Après avoir tourné dimanche soir la page de ses douze ans à l'Elysée, Jacques Chirac prépare sa sortie avec la volonté de rester jusqu'à la fin un acteur engagé dans la campagne présidentielle.
C'est "avec beaucoup d'émotion" et en avouant aux Français qu'il les "aime" qu'il a annoncé qu'il ne se représentait pas à l'élection présidentielle, dans une allocution solennelle à la télévision.
Mais, au terme de plus de quarante ans d'une vie politique intense, le chef de l'Etat n'a manifesté aucune intention de devenir une sorte de pré-retraité à l'Elysée, cantonné au rôle de simple spectateur du combat électoral pour sa succession.
Un de ses derniers gestes politiques majeurs sera d'adouber ou non un candidat à la présidentielle. Son allocution de dimanche s'adressant à tous les Français, Jacques Chirac a choisi de ne pas désigner immédiatement son favori pour la présidentielle.
Dans l'entourage du chef de l'Etat, on a toutefois indiqué lundi qu'il exprimera "rapidement" ses "choix personnels" après l'annonce par le Conseil constitutionnel de la liste officielle des candidats, le 19 mars.
Son soutien au candidat de l'UMP fait peu de doute, ne serait-ce que pour ne pas encourir à nouveau l'accusation de trahir son camp. Le très chiraquien ministre délégué aux Relations avec le Parlement, Henri Cuq, a ainsi affirmé que M. Chirac appuiera Nicolas Sarkozy "avec beaucoup de force".
Le Premier ministre Dominique de Villepin, qui était l'un des derniers à ne pas avoir encore rallié le candidat de l'UMP, a annoncé lundi matin qu'il serait au côté de M. Sarkozy "dans la bataille" présidentielle.
Pour autant, le soutien de M. Chirac - s'il se concrétise - n'équivaudra pas à un blanc-seing.

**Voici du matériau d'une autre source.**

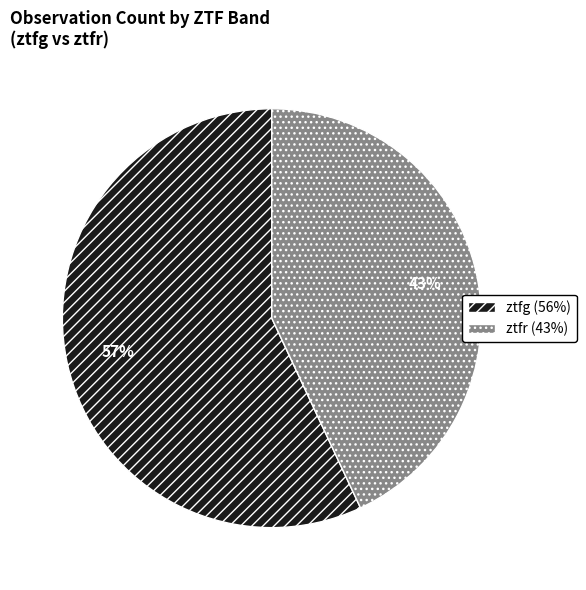

Do ztfg and ztfr together represent more than half of the pie?

Yes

Dimanche, le président de la République a adressé plusieurs "messages" aux Français, les exhortant en premier lieu à rejeter le "poison" de "l'extrémisme", en quoi les concurrents socialistes et UDF de M. Sarkozy ont voulu voir un avertissement au ministre candidat, accusé d'appels du pied au FN.
M. Chirac a également tracé une feuille de route pour les candidats, avec autant de lignes jaunes à ne pas franchir, comme cet appel à ne "jamais brader notre modèle français" qui sonnait comme une mise en garde à Nicolas Sarkozy.
Même si la scène politique devait être exclusivement occupée par la lutte pour l'Elysée, M. Chirac a promis de travailler jusqu'au bout au service des Français. D'ici à la fin de son mandat, au plus tard le 16 mai à minuit, ce travailleur acharné devrait ainsi poursuivre ses activités, presque comme si de rien n'était, avec son lot d'audiences, d'inaugurations, de déplacements.
Il a encore un rendez-vous européen: le 25 mars à Berlin, les 27 vont célébrer le 50e anniversaire du Traité de Rome, une occasion peut-être pour ses pairs de lui faire leurs adieux.
Plusieurs visites sont aussi à l'étude: à Moscou à l'invitation du président russe Vladimir Poutine, au Maghreb ou au Proche-Orient.
Pour "l'après-Elysée", Jacques Chirac s'est engagé à "servir autrement" les Français, en continuant ses combats "pour la justice, pour le progrès, pour la paix".
Beaucoup le verraient volontiers suivre les pas de l'ancien vice-président américain Al Gore dans sa croisade pour sauver la planète ou s'engager dans des actions de solidarité avec les pays pauvres.
Des missions sans doute plus à sa mesure que le siège qui l'attend au Conseil constitutionnel, dont il deviendra membre de droit comme l'ancien président Valéry Giscard d'Estaing.